就是看起来心情不太好。
云九纾冷冷瞥了眼服务生,没有讲话,也没有理会她刚刚那不礼貌的审视。
“开个单独卡座,要两杯威士忌,再给我上点糖。”跟在后面的陈若杨单手撑着门,用那被拉长的影子将眼前人给罩住:“阿九,我们去包厢怎么样?”
压过来的黑影绝了背后的所有光,听着陈若杨已经把一切都点好了才来问自己的需求。
这虚假的把式平时就是陈若杨的惯用招数,只是在这一刻格外让人觉得恶心。
云九纾冷冷哼了声:“我能说不去?”
“当然——”
陈若杨眯起眼睛,慢吞吞地抬手捻起云九纾的一丝发,凑在鼻尖嗅了嗅,表情有些痴迷:“不能。”
“别恶心我,”云九纾厌恶地将这不老实的手给拍开,冷冷道:“别逼我吐你脸上。”
她是彻底动了气,狐貍眼底再瞧不到半分笑意。
“话别说太早了嘛,”陈若杨笑意更甚,慢慢弯下腰道:“等下吃点糖,保管你一切都会原谅的。”
两人说话的功夫,刚刚去问询领班的服务员又折返回来。
“二位,这边请。”
云九纾的表情变了变,意味深长地看了眼服务生。
上次这间酒馆她也来过,她点糖果的请求被服务生给拒绝了,好巧不巧就是眼前这个。
但这一次却意外的顺利,这服务生不知道是没认出她还是什么,居然都没问过一句。
这样的区别对待让云九纾很不爽,更不爽的是她抬起头就会看见陈若杨那张笑嘻嘻的脸。
她似乎对接下来的事情很期待。
到底什么是棒棒糖?
压下心裏的困惑,云九纾开始打量着周围,这家酒馆看起来不像是有什么包厢的样子。
甚至连个二楼都没有,紧巴巴的空间裏挤满了人,每个人跟前都放着酒杯和小菜碟,哪有什么糖果?
正当云九纾疑惑时,又听见了服务生的声音:“两位女士请低下头,小心臺阶。

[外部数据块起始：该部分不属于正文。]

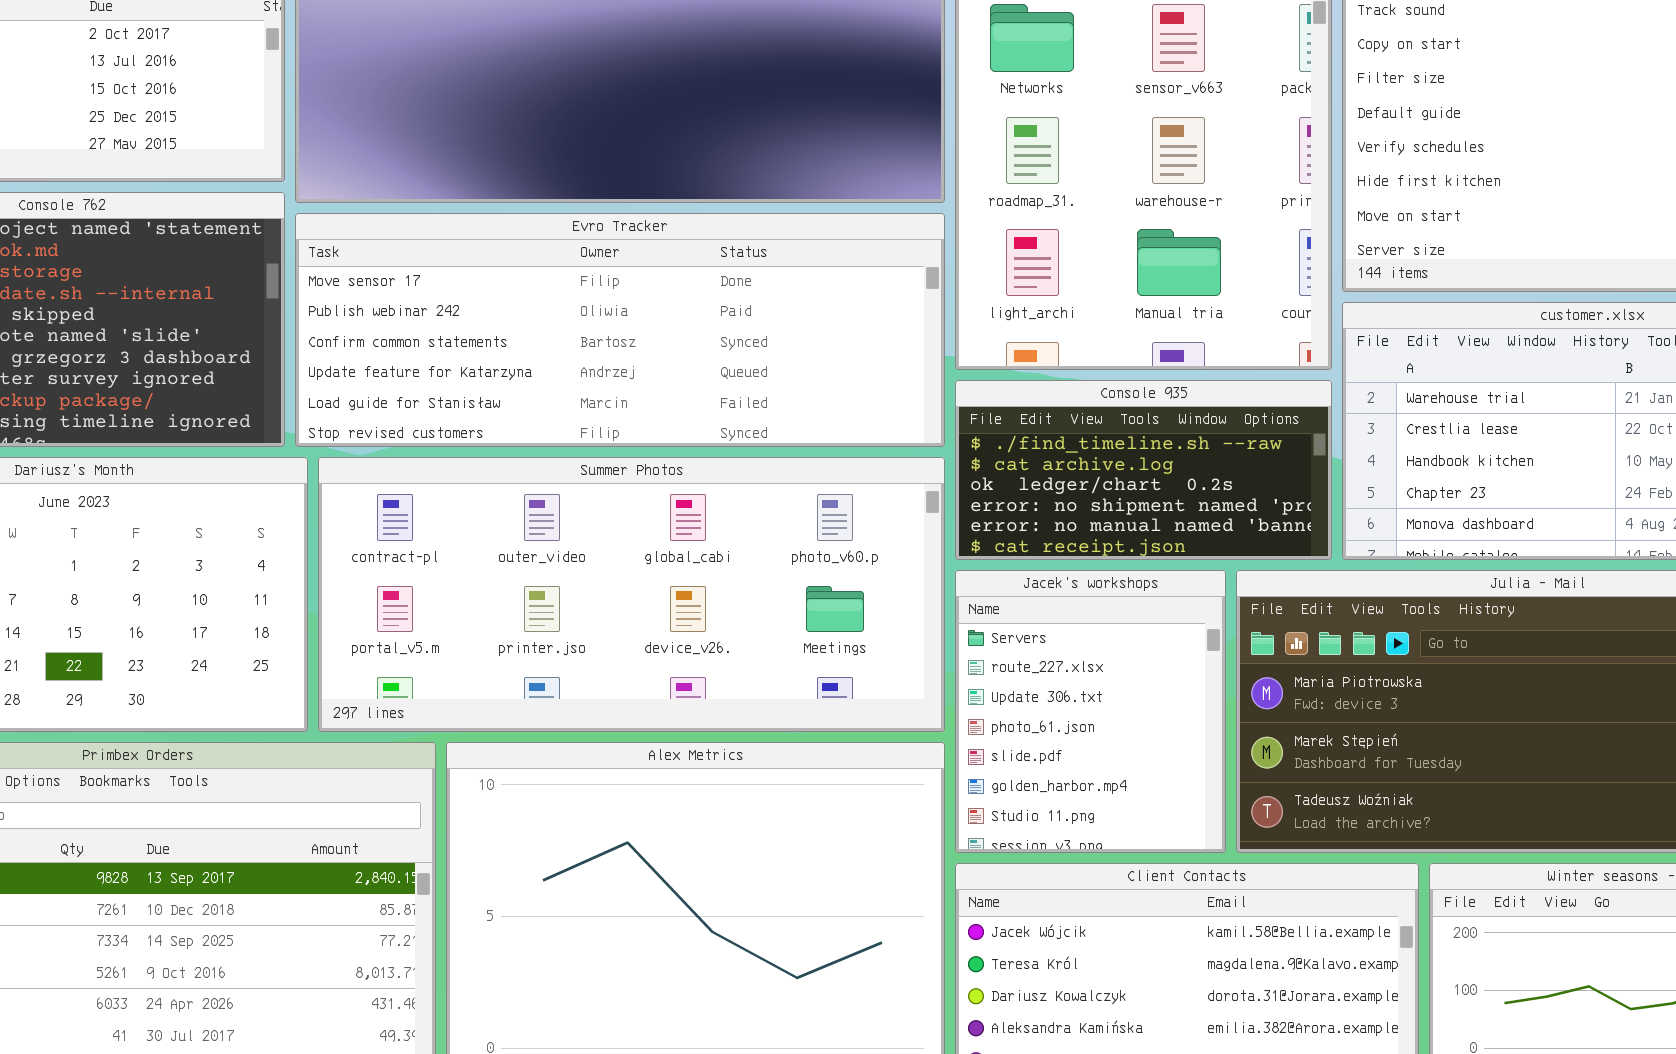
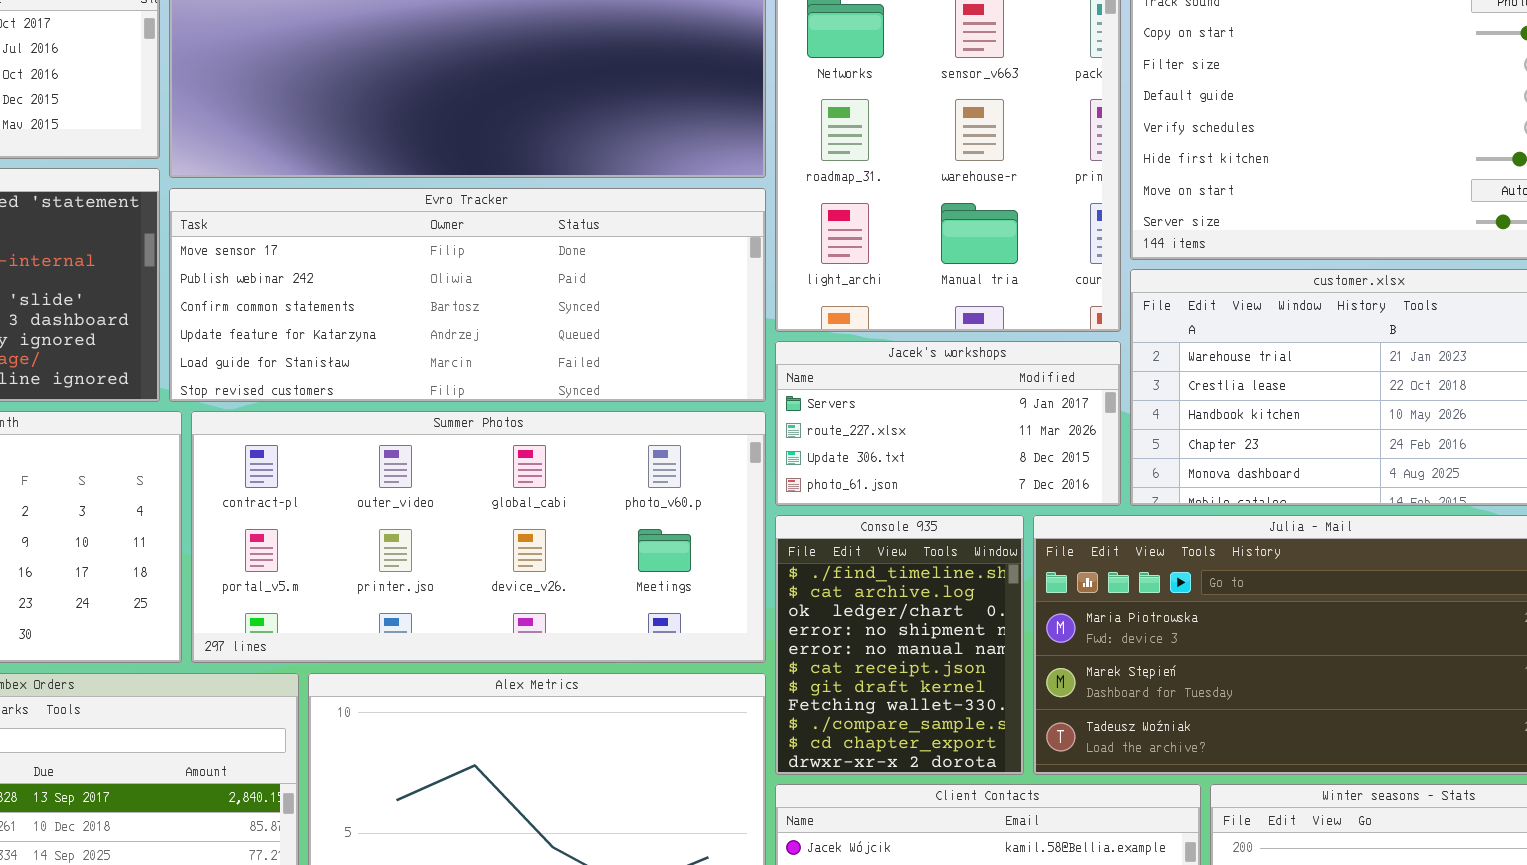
Console 935: [955,380,1332,560] -> [775,515,1024,775], moved, resized
Jacek's workshops: [955,570,1226,853] -> [775,341,1121,506], moved, resized

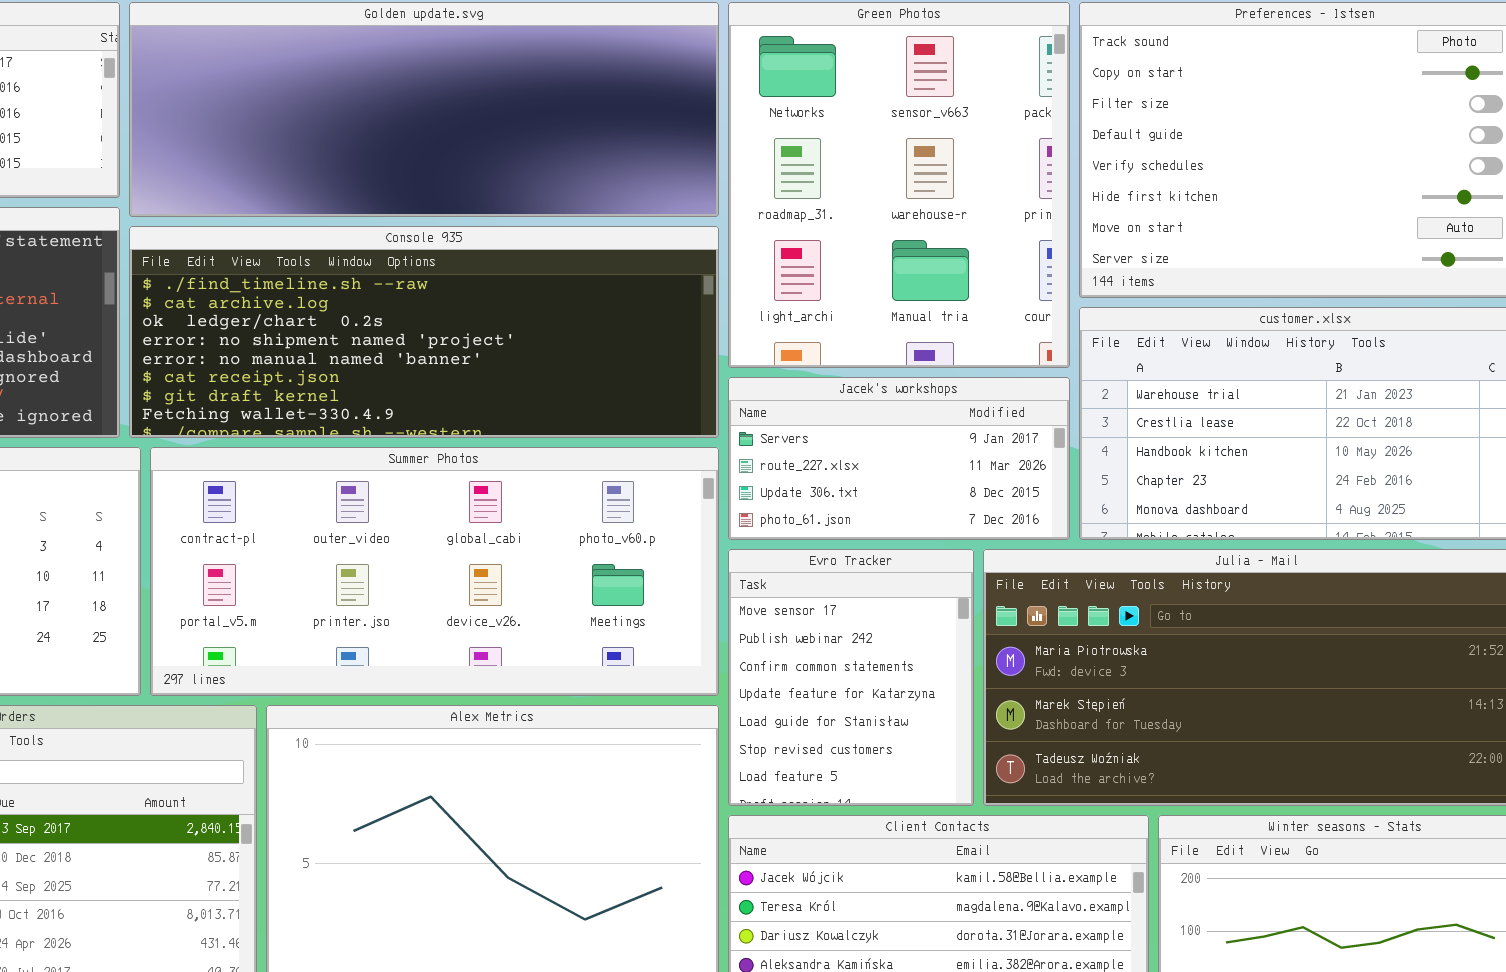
Evro Tracker: [169,188,766,402] -> [728,549,974,806], moved, resized
Console 935: [775,515,1024,775] -> [129,226,719,438], moved, resized

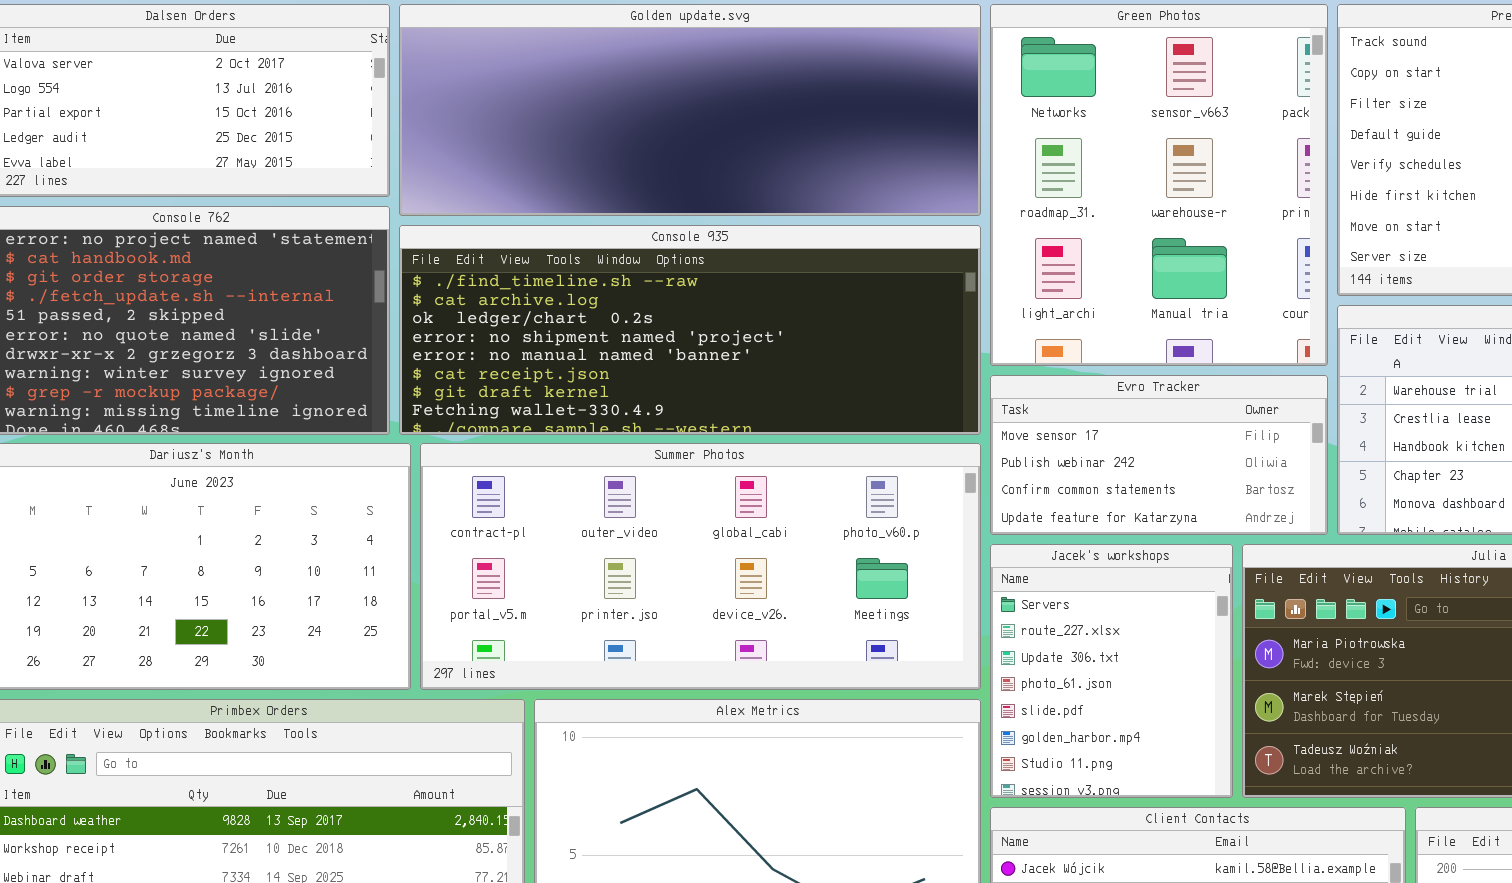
Jacek's workshops: [728,377,1070,540] -> [990,544,1233,798], moved, resized
Evro Tracker: [728,549,974,806] -> [990,375,1328,535], moved, resized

”
视线从周围收回来,云九纾这才发现这间酒馆裏居然还有隐藏空间。
调酒臺后面的那块帘子被掀开的瞬间,许许多多的小门映入眼帘,走廊上没有开大灯,唯一的光源是从门缝裏溢出来的。
密密麻麻着,看得出来这裏面的包厢已经满座。
这个地方在酒馆的最角落处,若是不坐的近一点根本发现不了。
上次云九纾来,理所应当着把这裏当成了备餐区。
但是现在那一排排门告诉云九纾,这就是包厢。
“你先进去还是我先进去?”陈若杨看出云九纾的犹豫,笑着问:“怎么,都到这儿了,九老板怕了?”
收回震惊,云九纾冷冷瞪了她一眼,“笑话。”
说罢,她长腿一迈,跨过了臺阶。
彻底步入这片昏暗地带。
说是包厢,内裏的陈设其实跟外面没什么区别,包厢门被推开后还有一股闷久了的怪味。
云九纾皱着眉,抬手捂住鼻子下意识往后退了一步。
她环视着眼前这间鸽子笼大小的包厢,心裏那种不安的猜测越来越浓。
能放在这裏销售的东西,一定是不干净的。
没有留给她更多时间分析,服务生已经用托盘把东西给盛上来。
东西还没看清楚,倒是先闻到了味道。
很浓郁的蜜味弥散,巴掌大的水晶杯裏满是五彩斑斓的糖果粒。
包裹着的琉璃糖纸在灯光下漂亮极了。
小小一碟子东西,居然来了五个人送货。
除了那个服务生,其余都是膘肥体壮的身形,站在这间小空间裏,三五个就有了拥挤感。
“老板,这是您要的糖。”服务生并未将托盘递过来,而是先给了收款码。
这样的服务态度让云九纾很不解,她皱着眉瞧服务生。
陈若杨倒是丝毫没有被冒犯到的不适感,她早早着掏出了手机,对着那服务生招招手:“给我吧。”
清脆一声嘀,下一瞬包厢裏回荡起声音。
【k568号包厢,收款进账6666元。】
确认了进账,服务生才将托盘放下,身后几个人异口同声道:“祝老板用得开心,用得顺意——”
这阵仗吓得云九纾有些回不过神,等那些人一走,她就迅速站了起来。